A tsRNA-mRNA regulatory network consisting of 78 Co-DEtsRNAs, 406 Co-DEmRANs, and 1305 targeted connections was established. Functional enrichment analysis of Co-DEmRNAs revealed that cancer related pathways were involved. Three hub tsRNAs (tRF-16-L85J3KE, tRF-16-PSQP4PE, and tRF-21-RK9P4P9L0) were identified by degree > 100. These three tsRNAs prediction models for LUAD were developed by a machine learning approach. The results showed that the accuracy of a single tsRNA expression used to distinguish normal from LUAD samples in both plasma and tissue was very low, so a machine learning model based on multiple expression characteristics was further built for detection. Through the model established by SVM, combining all the three hub tsRNAs can predict LUAD with an AUC 0.99 in plasma and 0.92 in tissues.

Among the three tsRNAs, only tRF-21-RKP4P9L0 was linked to the prognosis of LUAD. We built a tRF-21-RKP4P9L0 network comprising target genes, and Notch1 was at the core of the network. Considering Notch1 can contribute in cancer development [30], we validated that tRF-21-RKP4P9L0 can modify LUAD by influencing proliferation, migration and invasion.

Furthermore, we noticed that the fold change values of tsRNAs in plasma was higher than in tissue. 153 out of 155 DEtsRNAs displayed larger fold change values in plasma than in tissues.
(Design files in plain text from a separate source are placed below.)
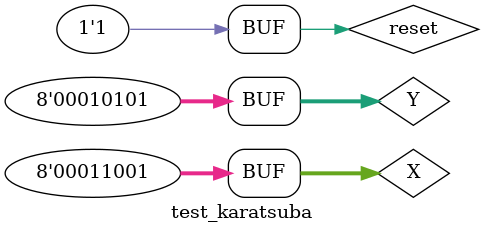
<source format=v>
`timescale 1ns/100ps

/* módulo de teste para a rom */
module test_karatsuba;
	reg [7:0] X;
    reg [7:0] Y;
	reg reset;
	wire [15:0] Z;
	
	// instância da Unit Under Test
	karatsuba uut(
		.X(X),
		.Y(Y),
		.reset(reset),
        .Z(Z)
	);
	
	// testa os produtos X*Y para diversos valores de X e Y
	initial begin
		X = 8'b00011001;
        Y = 8'b00010101;
		reset = 1'b1;
		$monitor ("X = %D; Y = %D; X*Y = %D", X, Y, Z);
		#100;
	end
endmodule
</source>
This could be due to the fact that tsRNA expression levels in plasma were substantially lower than in tissue. Plasma is easier to collect than tissue when it comes to diagnosing cancers. The most prevalent approach for determining RNA expression levels is RT-qPCR. High fold change values can improve the sensitivity of results, but lower expression levels can compromise the precision of the results. To ensure the accuracy of the diagnostic results, the critical value of tsRNAs expression level that can be identified in plasma must be determined.

However, our study has several drawbacks. To begin with, because the research on tsRNA is still in its early stages, the IDs used throughout databases are variable, as are the comparison factors, which makes tsRNA quantification more challenging. Furthermore, since the public data is derived from a variety of technological platforms, it may impact on the outcomes. Finally, future research on the mechanism of tsRNA should be performed to study them in-depth.

Conclusions

In conclusion, we created a tsRNAs-mRNA network and discovered three hub tsRNAs. The fundamental mechanism of LUAD was investigated using functional enrichment analysis of target genes. Three tsRNAs were revealed for the diagnosis of LUAD using machine learning approach. Combining bioinformatics and experimental methods, we explored the function of tRF-21-RKP4P9L0. Our research identifies new potential diagnostic and therapeutic targets for LUAD, as well as new insights into the LUAD's pathogenesis.